When You Think It’s Right, It’s Always Wrong
By Octavio Ramos Jr.
Formed in 2017, Post Profit plays alternative rock with hard-driving guitar riffs, leanings that tap
into facets of hardcore, and overall a keen sense of groove that gives the sound a pop-like
sensibility without ever daring to take a step in that direction. The result is an accessible sound
that nevertheless retains its alternative vibe.
Upfront are the twin guitars of Matt Jackson and Nick Hawner, who also contribute vocals. The
guitar riffs are what really makes this unit groove, with sustained riffs complemented by some
superb hooks, straightforward leads, and even some interchanges that trade variations in
rhythms and hooks. It is a solid sound, not intricate but not simple, either. The vocals soar
above the guitars, with the backing vocals giving the leads a resonant quality.
The band’s rhythm section is designed to bolster the guitars, with bassist Jordan Conley more
often than not shadowing the guitars, although sometimes he takes the center of the musical
amalgamation, filling it while the guitars take opposing ends. Drummer Zach Hicks sets down a
variety of intriguing rhythms, giving each song a different underscore that hits the chest. Hicks
does not rely on rolls and fills but rather punctuates the guitars by staying in the background,
serving as its heart but not simply its pulse.

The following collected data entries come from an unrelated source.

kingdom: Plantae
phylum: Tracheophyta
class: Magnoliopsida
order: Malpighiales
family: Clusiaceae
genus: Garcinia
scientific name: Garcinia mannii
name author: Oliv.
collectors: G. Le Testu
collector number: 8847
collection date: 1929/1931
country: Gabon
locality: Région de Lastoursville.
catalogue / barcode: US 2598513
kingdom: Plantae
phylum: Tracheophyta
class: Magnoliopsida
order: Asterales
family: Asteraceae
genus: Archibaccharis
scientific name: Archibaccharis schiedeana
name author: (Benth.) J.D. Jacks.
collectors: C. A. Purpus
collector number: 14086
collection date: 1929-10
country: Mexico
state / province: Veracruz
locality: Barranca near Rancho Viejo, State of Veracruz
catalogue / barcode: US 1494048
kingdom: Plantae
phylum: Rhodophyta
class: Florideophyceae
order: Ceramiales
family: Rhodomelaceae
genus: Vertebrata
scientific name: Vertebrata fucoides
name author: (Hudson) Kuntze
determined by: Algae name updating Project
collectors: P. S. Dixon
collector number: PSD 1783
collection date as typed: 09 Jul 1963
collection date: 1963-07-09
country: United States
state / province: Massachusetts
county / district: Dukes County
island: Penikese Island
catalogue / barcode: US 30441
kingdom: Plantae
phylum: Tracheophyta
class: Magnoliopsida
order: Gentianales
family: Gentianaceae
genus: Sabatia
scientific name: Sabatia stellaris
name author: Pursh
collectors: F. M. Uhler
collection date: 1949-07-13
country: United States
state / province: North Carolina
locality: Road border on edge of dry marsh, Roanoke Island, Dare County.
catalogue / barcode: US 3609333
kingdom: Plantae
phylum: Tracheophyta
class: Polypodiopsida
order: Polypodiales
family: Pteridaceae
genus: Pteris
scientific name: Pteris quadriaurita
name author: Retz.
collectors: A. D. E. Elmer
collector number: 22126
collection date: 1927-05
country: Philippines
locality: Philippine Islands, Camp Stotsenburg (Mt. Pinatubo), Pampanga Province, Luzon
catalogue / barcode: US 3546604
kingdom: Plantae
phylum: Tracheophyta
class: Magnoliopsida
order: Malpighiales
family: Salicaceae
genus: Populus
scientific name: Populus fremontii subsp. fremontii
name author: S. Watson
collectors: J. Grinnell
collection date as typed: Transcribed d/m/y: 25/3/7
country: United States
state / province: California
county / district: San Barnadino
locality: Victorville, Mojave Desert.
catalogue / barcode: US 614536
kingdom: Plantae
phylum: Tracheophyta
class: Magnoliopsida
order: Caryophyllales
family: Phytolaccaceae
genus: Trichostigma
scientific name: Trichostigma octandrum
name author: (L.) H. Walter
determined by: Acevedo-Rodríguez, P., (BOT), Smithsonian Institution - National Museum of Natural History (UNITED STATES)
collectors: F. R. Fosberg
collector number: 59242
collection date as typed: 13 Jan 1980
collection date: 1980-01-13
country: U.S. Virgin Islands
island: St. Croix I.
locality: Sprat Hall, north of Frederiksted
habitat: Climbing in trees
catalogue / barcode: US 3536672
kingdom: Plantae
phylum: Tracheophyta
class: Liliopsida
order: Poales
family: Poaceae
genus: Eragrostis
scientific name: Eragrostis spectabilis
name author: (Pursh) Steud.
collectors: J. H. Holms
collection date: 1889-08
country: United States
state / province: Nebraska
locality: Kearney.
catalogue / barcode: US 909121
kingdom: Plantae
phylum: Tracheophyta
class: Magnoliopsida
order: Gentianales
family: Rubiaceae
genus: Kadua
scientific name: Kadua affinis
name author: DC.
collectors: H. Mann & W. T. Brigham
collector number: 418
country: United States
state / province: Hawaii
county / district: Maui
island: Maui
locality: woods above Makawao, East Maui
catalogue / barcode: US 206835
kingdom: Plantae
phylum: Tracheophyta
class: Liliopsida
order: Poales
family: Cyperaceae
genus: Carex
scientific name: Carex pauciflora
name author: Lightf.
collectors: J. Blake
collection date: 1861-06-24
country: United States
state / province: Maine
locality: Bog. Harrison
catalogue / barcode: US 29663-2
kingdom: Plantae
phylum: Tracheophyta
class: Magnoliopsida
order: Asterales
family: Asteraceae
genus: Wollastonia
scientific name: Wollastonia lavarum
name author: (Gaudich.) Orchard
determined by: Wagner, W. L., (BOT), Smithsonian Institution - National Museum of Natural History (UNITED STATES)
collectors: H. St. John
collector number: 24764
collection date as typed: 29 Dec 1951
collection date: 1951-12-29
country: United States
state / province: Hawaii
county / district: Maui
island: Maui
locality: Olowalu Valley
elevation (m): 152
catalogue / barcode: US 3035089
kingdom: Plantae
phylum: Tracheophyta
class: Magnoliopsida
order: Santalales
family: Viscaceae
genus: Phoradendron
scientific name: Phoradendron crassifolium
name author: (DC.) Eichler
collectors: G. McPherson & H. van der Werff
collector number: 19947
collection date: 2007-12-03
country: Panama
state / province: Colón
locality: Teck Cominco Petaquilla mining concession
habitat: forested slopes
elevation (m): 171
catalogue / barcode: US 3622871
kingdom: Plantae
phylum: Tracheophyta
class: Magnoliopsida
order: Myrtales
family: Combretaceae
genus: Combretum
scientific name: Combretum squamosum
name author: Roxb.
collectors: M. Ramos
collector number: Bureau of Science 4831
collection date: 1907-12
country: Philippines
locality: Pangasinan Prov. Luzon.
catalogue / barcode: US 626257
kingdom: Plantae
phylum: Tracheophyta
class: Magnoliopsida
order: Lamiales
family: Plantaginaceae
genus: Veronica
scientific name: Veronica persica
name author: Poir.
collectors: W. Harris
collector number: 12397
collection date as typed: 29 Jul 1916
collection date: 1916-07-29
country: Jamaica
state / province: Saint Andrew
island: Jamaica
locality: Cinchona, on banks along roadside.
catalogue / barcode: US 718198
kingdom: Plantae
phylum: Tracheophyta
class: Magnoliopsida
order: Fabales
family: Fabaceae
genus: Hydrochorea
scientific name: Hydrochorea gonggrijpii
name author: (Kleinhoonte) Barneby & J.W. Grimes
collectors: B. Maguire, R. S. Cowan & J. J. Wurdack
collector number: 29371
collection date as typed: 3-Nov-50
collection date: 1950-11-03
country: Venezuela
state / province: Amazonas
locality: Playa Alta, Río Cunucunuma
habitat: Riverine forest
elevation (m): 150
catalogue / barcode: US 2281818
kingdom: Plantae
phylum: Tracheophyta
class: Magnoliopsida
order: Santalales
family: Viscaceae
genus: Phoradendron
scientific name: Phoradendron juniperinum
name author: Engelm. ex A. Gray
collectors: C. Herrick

Standout tracks for me include “Same Sad Song,” with its driving guitar rhythms and backing
percussion; “Better Off,” with this modern sensibilities and its dreamy quality (is that a
Rush/Queensryche influence on here?); the emotionally laden “I Fall Apart,” a power ballad
with a modern approach (and a closing solo that smokes the frets); and “Mistakes and
Skeletons,” with its weird but catchy guitar and vocals that infuse some attitude into the lyrics.
Named ETX’s band of the year in 2018 and rock band of the year in 2019, Post Profit has the
chops to attract both old and new fans of the alternative rock genre, building on its foundation
and ensuring that rock and roll continues to thrive. Not relying on a wall of sound, the band
knows when to pull back and let silence work for them (listen to such moments on the title
track), a knowing wink to the musicianship behind these talented dudes.
Fans of bands like Highly Suspect, Royal Blood, and Nothing But Thieves already know about
Post Profit. Those sitting on the fence should give this one an ear.